**Exercises to complete**
• A. In the passage on adjustments for unrealized gains and losses on derivative instruments, what was the date of the earnings release that included these adjustments?
• B. Extend the passage on adjustments for unrealized gains and losses on derivative instruments, picking up after its final sentence.
***** Page text *****
Previous Adjustments for Unrealized Gains/Losses on Derivative Instruments.

 

In our earnings release dated February 8, 2005, we also included adjustments related to the unrealized loss on derivative instruments. These adjustments had the effect of decreasing adjusted non-operating expense and thereby increasing adjusted earnings before income taxes by $1.2 million for the quarter ended December 31, 2004 and by $0.4 million for the year ended December 31, 2004. The adjustments increased adjusted net earnings for the quarter and year ended December 31, 2004, by $0.7 million and $0.2 million, respectively, after an adjusted provision for income taxes of $0.5 million and $0.2 million, respectively. For 2003, the adjustment decreased adjusted non-operating expense and thereby increased adjusted earnings before income taxes by $0.3 million for the quarter ended December 31, 2003 and by $0.2 million for the year ended December 31, 2003. The adjustments increased adjusted net earnings for the quarter and year ended December 31, 2003, by $0.6 million and $0.1 million, respectively, after an adjusted provision for income taxes of $0.3 million and $0.1 million, respectively. The adjustment had increased adjusted earnings per share by $0.01 and $0.02 in the fourth quarters of 2004 and 2003, respectively, had no effect on adjusted earnings per share for the year ended December 31, 2004, and increased adjusted earnings per share by $0.01 for the year ended December 31, 2003. AMO also excluded the unrealized gains on derivative instruments during each of the first three fiscal quarters of 2004 and for the second and third quarters of 2003. Gains and losses were consistently reflected in each quarterly reconciliation of GAAP and non-GAAP measures.
***** The data *****
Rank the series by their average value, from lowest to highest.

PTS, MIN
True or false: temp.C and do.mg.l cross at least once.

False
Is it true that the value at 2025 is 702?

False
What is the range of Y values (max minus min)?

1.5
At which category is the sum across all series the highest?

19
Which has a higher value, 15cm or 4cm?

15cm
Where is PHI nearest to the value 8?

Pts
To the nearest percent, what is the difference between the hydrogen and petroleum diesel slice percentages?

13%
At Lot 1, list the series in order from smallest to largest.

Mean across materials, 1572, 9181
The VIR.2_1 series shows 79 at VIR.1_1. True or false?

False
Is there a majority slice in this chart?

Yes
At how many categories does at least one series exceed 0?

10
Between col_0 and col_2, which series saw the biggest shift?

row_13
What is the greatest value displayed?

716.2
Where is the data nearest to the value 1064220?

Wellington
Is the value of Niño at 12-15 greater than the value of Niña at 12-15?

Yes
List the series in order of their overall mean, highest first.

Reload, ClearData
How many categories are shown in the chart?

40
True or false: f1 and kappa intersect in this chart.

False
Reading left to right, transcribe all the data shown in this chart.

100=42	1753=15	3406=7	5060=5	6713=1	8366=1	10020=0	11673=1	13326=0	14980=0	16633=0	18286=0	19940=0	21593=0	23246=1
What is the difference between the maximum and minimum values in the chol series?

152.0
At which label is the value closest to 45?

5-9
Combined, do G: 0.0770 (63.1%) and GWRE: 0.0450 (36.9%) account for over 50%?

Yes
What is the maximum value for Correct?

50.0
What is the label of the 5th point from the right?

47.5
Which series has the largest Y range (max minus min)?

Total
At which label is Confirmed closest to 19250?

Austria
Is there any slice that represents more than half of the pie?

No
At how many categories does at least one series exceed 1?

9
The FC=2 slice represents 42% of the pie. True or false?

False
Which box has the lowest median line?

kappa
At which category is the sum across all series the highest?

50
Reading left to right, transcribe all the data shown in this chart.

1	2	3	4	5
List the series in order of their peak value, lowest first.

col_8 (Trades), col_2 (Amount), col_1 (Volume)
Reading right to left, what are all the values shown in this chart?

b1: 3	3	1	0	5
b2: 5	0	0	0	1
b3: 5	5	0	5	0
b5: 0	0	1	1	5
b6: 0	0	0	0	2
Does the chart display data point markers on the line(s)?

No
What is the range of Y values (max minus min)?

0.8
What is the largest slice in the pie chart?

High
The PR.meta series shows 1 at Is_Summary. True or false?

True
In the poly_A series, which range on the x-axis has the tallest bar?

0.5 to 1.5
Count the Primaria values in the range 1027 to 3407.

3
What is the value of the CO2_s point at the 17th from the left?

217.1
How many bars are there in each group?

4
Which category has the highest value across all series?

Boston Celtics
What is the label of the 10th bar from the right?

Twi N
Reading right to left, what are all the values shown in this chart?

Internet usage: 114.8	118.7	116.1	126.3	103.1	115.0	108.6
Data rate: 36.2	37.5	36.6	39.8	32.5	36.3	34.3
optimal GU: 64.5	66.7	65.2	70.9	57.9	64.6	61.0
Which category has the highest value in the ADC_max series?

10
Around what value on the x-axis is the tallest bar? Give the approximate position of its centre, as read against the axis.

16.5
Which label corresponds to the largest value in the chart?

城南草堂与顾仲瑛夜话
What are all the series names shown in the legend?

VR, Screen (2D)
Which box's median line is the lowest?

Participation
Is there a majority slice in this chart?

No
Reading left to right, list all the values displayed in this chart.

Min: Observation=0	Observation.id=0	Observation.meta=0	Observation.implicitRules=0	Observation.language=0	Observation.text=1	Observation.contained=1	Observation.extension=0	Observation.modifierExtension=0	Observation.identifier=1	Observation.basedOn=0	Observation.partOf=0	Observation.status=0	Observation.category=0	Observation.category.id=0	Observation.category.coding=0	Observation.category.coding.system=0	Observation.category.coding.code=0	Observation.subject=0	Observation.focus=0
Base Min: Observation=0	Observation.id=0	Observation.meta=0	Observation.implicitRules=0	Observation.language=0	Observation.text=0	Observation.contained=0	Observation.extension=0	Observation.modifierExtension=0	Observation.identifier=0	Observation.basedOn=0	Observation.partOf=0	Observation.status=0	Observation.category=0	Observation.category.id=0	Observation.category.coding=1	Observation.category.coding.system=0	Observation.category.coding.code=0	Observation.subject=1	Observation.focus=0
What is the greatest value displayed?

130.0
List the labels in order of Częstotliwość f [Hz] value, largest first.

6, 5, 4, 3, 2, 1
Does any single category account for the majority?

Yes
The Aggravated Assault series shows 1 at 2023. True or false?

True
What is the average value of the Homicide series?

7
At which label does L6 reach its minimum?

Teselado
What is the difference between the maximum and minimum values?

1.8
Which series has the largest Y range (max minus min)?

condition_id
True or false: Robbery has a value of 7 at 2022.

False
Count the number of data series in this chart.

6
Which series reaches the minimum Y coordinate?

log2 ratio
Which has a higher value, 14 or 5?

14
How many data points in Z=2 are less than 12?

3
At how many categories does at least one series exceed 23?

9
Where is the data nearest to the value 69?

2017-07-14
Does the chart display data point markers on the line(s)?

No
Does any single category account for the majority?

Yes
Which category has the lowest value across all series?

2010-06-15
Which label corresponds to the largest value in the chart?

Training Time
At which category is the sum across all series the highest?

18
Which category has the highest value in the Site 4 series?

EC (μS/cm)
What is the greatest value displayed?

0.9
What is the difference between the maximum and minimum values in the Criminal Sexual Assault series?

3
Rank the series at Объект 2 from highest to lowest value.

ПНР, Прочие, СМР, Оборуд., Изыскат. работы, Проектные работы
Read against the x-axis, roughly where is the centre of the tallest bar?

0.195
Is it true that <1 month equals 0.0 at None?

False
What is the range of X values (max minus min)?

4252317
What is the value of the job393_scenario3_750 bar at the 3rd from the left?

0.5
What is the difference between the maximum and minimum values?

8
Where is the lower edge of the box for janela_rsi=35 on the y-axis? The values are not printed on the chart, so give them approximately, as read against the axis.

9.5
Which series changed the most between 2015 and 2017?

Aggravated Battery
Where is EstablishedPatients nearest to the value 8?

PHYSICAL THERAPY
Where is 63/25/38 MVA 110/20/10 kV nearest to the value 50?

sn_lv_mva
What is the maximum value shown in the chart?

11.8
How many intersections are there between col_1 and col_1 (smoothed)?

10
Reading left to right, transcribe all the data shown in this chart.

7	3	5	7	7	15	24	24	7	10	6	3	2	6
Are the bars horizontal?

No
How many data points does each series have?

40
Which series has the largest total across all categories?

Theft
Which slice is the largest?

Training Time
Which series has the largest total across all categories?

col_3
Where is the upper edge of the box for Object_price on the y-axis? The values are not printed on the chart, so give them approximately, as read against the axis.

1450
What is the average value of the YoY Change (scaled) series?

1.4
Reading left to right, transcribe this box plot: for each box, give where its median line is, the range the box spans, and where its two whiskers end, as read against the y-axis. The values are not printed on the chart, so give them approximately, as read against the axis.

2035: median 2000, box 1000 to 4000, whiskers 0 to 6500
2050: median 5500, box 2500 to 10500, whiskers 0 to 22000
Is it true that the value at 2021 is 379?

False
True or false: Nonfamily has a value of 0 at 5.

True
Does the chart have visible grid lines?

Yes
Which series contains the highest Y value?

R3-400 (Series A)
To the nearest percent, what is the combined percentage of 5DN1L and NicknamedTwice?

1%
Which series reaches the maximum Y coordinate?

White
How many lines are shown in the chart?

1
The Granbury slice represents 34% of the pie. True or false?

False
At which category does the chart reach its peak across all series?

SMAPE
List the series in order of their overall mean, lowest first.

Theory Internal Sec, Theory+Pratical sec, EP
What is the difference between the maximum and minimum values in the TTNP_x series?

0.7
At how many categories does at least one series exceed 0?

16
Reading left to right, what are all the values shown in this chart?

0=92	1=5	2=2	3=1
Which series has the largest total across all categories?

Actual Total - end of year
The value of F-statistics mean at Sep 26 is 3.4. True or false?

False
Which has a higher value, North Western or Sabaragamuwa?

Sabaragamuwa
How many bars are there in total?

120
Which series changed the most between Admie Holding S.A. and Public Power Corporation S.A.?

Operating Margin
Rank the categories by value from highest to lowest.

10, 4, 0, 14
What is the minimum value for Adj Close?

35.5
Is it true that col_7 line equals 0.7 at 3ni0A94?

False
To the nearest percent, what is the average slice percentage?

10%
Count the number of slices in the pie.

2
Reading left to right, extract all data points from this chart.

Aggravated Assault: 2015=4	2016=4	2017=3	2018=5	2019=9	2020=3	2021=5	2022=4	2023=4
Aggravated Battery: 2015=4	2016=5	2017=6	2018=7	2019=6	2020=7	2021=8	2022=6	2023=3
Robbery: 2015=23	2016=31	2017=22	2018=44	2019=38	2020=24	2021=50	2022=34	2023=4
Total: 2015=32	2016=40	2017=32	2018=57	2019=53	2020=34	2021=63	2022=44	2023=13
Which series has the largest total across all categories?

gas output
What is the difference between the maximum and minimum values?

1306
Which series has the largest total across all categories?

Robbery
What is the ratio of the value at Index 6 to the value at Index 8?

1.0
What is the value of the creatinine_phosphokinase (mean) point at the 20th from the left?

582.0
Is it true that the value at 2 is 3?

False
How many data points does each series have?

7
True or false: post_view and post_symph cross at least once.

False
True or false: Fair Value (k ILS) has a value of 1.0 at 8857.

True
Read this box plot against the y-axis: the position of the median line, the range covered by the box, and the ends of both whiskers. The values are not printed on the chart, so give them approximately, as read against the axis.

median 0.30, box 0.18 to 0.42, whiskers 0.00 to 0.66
*****
**Responses by task**
• A. February 8, 2005

• B.
 

We originally adjusted each of non-operating expense, adjusted earnings before income taxes, adjusted net earnings and adjusted earnings per share for the unrealized gain or loss on the derivative instruments (required to be put in place under our senior credit facility) because we are unable to forecast for changes in currency exchange rates which cause the unrealized “mark to market” gain or loss recorded on a quarterly basis (as opposed to the actual cost of the derivative instruments, which have not been the subject of any non-GAAP adjustments). In an effort to provide useful quarterly guidance to our investors, our guidance excluded this adjustment so that we could forecast matters within our reasonable control and in a manner consistent with our internal operations. We believe that this guidance and the measures which then reported results excluding the adjustment are useful to investors in evaluating the performance of the corporation’s on-going operations as compared to the guidance and their own expectations. We used the non-GAAP measures excluding the gain or loss on derivative instruments to measure the performance of the consolidated operations and the geographic business segments absent the effect of this factor outside of their reasonable control.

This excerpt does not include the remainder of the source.